Samuel Gaines Dawson
- formal_name: Samuel Gaines Dawson
- first_date: 1816
- last_date: 1819
- function: Editor, Publisher
- locales: Lynchburg
- precis: Publisher of The Echo (1816) at Lynchburg with William Waller Gray (193), and of the Lynchburg Press (1817-19) in partnership with Jacob Haas (196).
- notes: Editor & Publisher
Lynchburg
Publisher of the Lynchburg Press (1817-19) in partnership with Jacob Haas (196).
Dawson was primarily a physician in his short life, with a brief period as a journalist coming early in his adulthood. At just sixteen, he left Amherst County as a surgeon's assistant in a militia brigade at the start of the War of 1812; he returned in 1815 as a practicing doctor following the death of his attending physician during the war. He settled in the market town of Salem in Roanoke County in private practice and married a descendent of the powerful colonial-era Burwell family from adjacent Botetourt County.
In October 1817, Dawson began his journalism career by joining with Jacob Haas, a New Market-trained printer who married his maternal aunt, as a partner in and the editor of the Lynchburg Press, succeeding another physician in that role, Samuel K. Jennings (236). After a fairly placid tenure in the editorial chair, Dawson gave up journalism and returned to his practice in Salem. Though family lore reports that he sold his interest in the paper to John Hampden Pleasants (330), the later proprietor of the Press, in fact, Dawson sold his interest in April 1819 to William Duffy (150), a printer from Philadelphia by way of Georgetown, D.C.; Duffy then bought Haas out a month later, taking full ownership of the newspaper at that time; it was in April 1820 that Pleasants bought into the Press as Duffy's partner, before he then bought him out that September, seventeen months after Dawson's withdrawal.

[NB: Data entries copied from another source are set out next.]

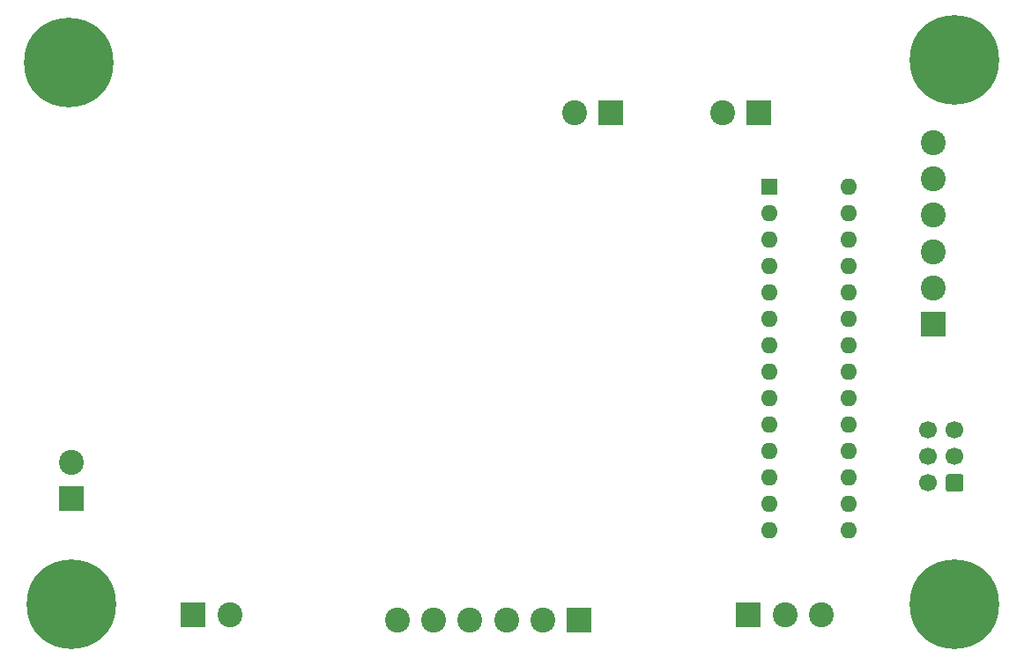
<source format=gbr>
%TF.GenerationSoftware,KiCad,Pcbnew,(5.1.12-1-10_14)*%
%TF.CreationDate,2021-11-26T20:13:54-05:00*%
%TF.ProjectId,Untitled,556e7469-746c-4656-942e-6b696361645f,rev?*%
%TF.SameCoordinates,Original*%
%TF.FileFunction,Soldermask,Bot*%
%TF.FilePolarity,Negative*%
%FSLAX46Y46*%
G04 Gerber Fmt 4.6, Leading zero omitted, Abs format (unit mm)*
G04 Created by KiCad (PCBNEW (5.1.12-1-10_14)) date 2021-11-26 20:13:54*
%MOMM*%
%LPD*%
G01*
G04 APERTURE LIST*
%ADD10C,0.900000*%
%ADD11C,8.600000*%
%ADD12R,2.400000X2.400000*%
%ADD13C,2.400000*%
%ADD14C,1.700000*%
%ADD15R,1.600000X1.600000*%
%ADD16O,1.600000X1.600000*%
G04 APERTURE END LIST*
D10*
%TO.C,H1*%
X92196419Y-136403581D03*
X89916000Y-135459000D03*
X87635581Y-136403581D03*
X86691000Y-138684000D03*
X87635581Y-140964419D03*
X89916000Y-141909000D03*
X92196419Y-140964419D03*
X93141000Y-138684000D03*
D11*
X89916000Y-138684000D03*
%TD*%
%TO.C,H2*%
X174752000Y-138684000D03*
D10*
X177977000Y-138684000D03*
X177032419Y-140964419D03*
X174752000Y-141909000D03*
X172471581Y-140964419D03*
X171527000Y-138684000D03*
X172471581Y-136403581D03*
X174752000Y-135459000D03*
X177032419Y-136403581D03*
%TD*%
%TO.C,H3*%
X91948000Y-84339162D03*
X89667581Y-83394581D03*
X87387162Y-84339162D03*
X86442581Y-86619581D03*
X87387162Y-88900000D03*
X89667581Y-89844581D03*
X91948000Y-88900000D03*
X92892581Y-86619581D03*
D11*
X89667581Y-86619581D03*
%TD*%
%TO.C,H4*%
X174752000Y-86360000D03*
D10*
X177977000Y-86360000D03*
X177032419Y-88640419D03*
X174752000Y-89585000D03*
X172471581Y-88640419D03*
X171527000Y-86360000D03*
X172471581Y-84079581D03*
X174752000Y-83135000D03*
X177032419Y-84079581D03*
%TD*%
D12*
%TO.C,J1*%
X101600000Y-139700000D03*
D13*
X105100000Y-139700000D03*
%TD*%
%TO.C,J2*%
G36*
G01*
X175602000Y-126400000D02*
X175602000Y-127600000D01*
G75*
G02*
X175352000Y-127850000I-250000J0D01*
G01*
X174152000Y-127850000D01*
G75*
G02*
X173902000Y-127600000I0J250000D01*
G01*
X173902000Y-126400000D01*
G75*
G02*
X174152000Y-126150000I250000J0D01*
G01*
X175352000Y-126150000D01*
G75*
G02*
X175602000Y-126400000I0J-250000D01*
G01*
G37*
D14*
X174752000Y-124460000D03*
X174752000Y-121920000D03*
X172212000Y-127000000D03*
X172212000Y-124460000D03*
X172212000Y-121920000D03*
%TD*%
D12*
%TO.C,J3*%
X154940000Y-139700000D03*
D13*
X158440000Y-139700000D03*
X161940000Y-139700000D03*
%TD*%
D12*
%TO.C,J4*%
X172720000Y-111760000D03*
D13*
X172720000Y-108260000D03*
X172720000Y-104760000D03*
X172720000Y-101260000D03*
X172720000Y-97760000D03*
X172720000Y-94260000D03*
%TD*%
%TO.C,J5*%
X138232000Y-91440000D03*
D12*
X141732000Y-91440000D03*
%TD*%
D13*
%TO.C,J7*%
X89916000Y-125024000D03*
D12*
X89916000Y-128524000D03*
%TD*%
%TO.C,J8*%
X155956000Y-91440000D03*
D13*
X152456000Y-91440000D03*
%TD*%
D15*
%TO.C,U4*%
X156972000Y-98552000D03*
D16*
X164592000Y-131572000D03*
X156972000Y-101092000D03*
X164592000Y-129032000D03*
X156972000Y-103632000D03*
X164592000Y-126492000D03*
X156972000Y-106172000D03*
X164592000Y-123952000D03*
X156972000Y-108712000D03*
X164592000Y-121412000D03*
X156972000Y-111252000D03*
X164592000Y-118872000D03*
X156972000Y-113792000D03*
X164592000Y-116332000D03*
X156972000Y-116332000D03*
X164592000Y-113792000D03*
X156972000Y-118872000D03*
X164592000Y-111252000D03*
X156972000Y-121412000D03*
X164592000Y-108712000D03*
X156972000Y-123952000D03*
X164592000Y-106172000D03*
X156972000Y-126492000D03*
X164592000Y-103632000D03*
X156972000Y-129032000D03*
X164592000Y-101092000D03*
X156972000Y-131572000D03*
X164592000Y-98552000D03*
%TD*%
D13*
%TO.C,J6*%
X121184000Y-140208000D03*
X124684000Y-140208000D03*
X128184000Y-140208000D03*
X131684000Y-140208000D03*
X135184000Y-140208000D03*
D12*
X138684000Y-140208000D03*
%TD*%
M02*

</source>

Dawson kept up his Salem practice until 1831 when he evidently used the bounty-warrants earned in his military service to acquire a farm near Zanesville, Ohio, in Putnam Township. Once again, he took up a medical practice to support his family of ten children. But he did not long enjoy the new situation; he died in Putnam in late 1835.
Personal Data
Born:
In
1796
Amherst County, Virginia
Married:
Jan. 25
1816
Maria Burwell @ Botetourt County, Virginia
Died:
Dec. 7
1835
Putnam, Muskingum County, Ohio
Children:
Edmonia, Edwin, Fannie, Nelson, Rosalie, Thomas, Martha, Lucy, Mary, Samuel Jr.